== Segment start ==
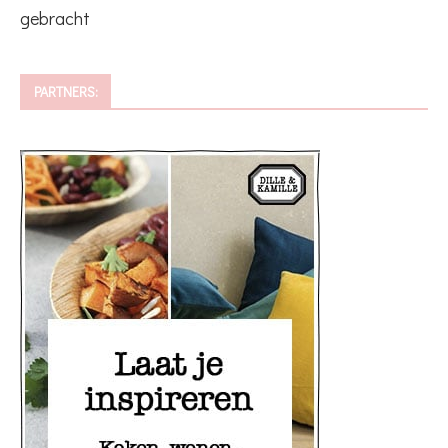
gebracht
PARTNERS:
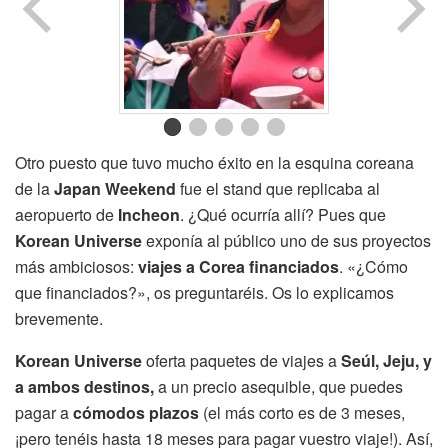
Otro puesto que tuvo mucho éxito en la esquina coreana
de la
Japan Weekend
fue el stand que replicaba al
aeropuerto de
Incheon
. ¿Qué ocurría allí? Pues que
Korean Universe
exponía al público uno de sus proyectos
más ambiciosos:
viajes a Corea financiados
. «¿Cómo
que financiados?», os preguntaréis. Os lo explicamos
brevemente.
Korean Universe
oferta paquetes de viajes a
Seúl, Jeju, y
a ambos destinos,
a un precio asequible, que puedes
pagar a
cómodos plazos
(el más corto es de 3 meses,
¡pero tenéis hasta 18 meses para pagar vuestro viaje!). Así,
== Segment end ==
== Segment start ==
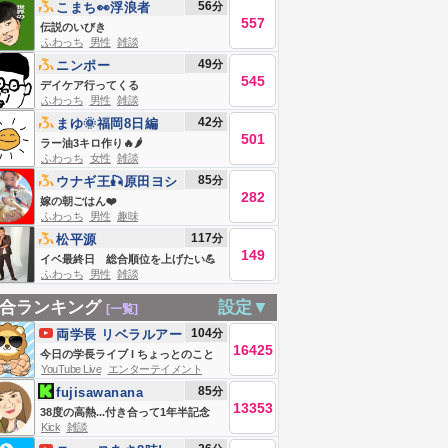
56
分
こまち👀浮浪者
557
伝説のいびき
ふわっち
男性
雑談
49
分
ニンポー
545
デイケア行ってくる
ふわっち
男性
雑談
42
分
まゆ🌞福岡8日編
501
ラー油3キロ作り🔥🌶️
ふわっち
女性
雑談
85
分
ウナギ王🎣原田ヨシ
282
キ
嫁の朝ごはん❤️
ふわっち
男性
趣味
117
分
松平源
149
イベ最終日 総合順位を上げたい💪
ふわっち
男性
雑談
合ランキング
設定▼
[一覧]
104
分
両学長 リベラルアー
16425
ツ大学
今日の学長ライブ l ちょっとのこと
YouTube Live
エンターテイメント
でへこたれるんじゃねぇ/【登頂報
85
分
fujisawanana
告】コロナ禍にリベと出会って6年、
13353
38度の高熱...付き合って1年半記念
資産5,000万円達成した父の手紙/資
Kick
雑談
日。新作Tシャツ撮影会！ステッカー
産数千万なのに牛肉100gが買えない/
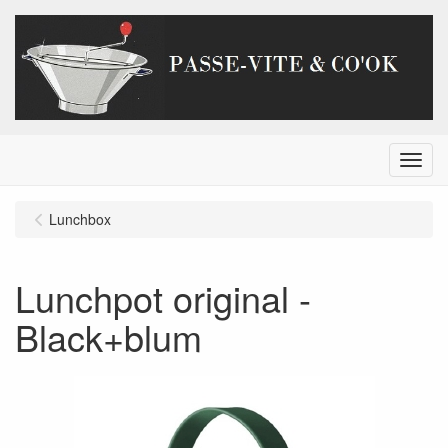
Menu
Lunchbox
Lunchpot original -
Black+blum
== Segment end ==
Print exactly the lines of the listing above starting at the line containing "a un precio asequible, que puedes" and ending at the line containing "tenéis hasta 18", both included.

a un precio asequible, que puedes
pagar a
cómodos plazos
(el más corto es de 3 meses,
¡pero tenéis hasta 18 meses para pagar vuestro viaje!). Así,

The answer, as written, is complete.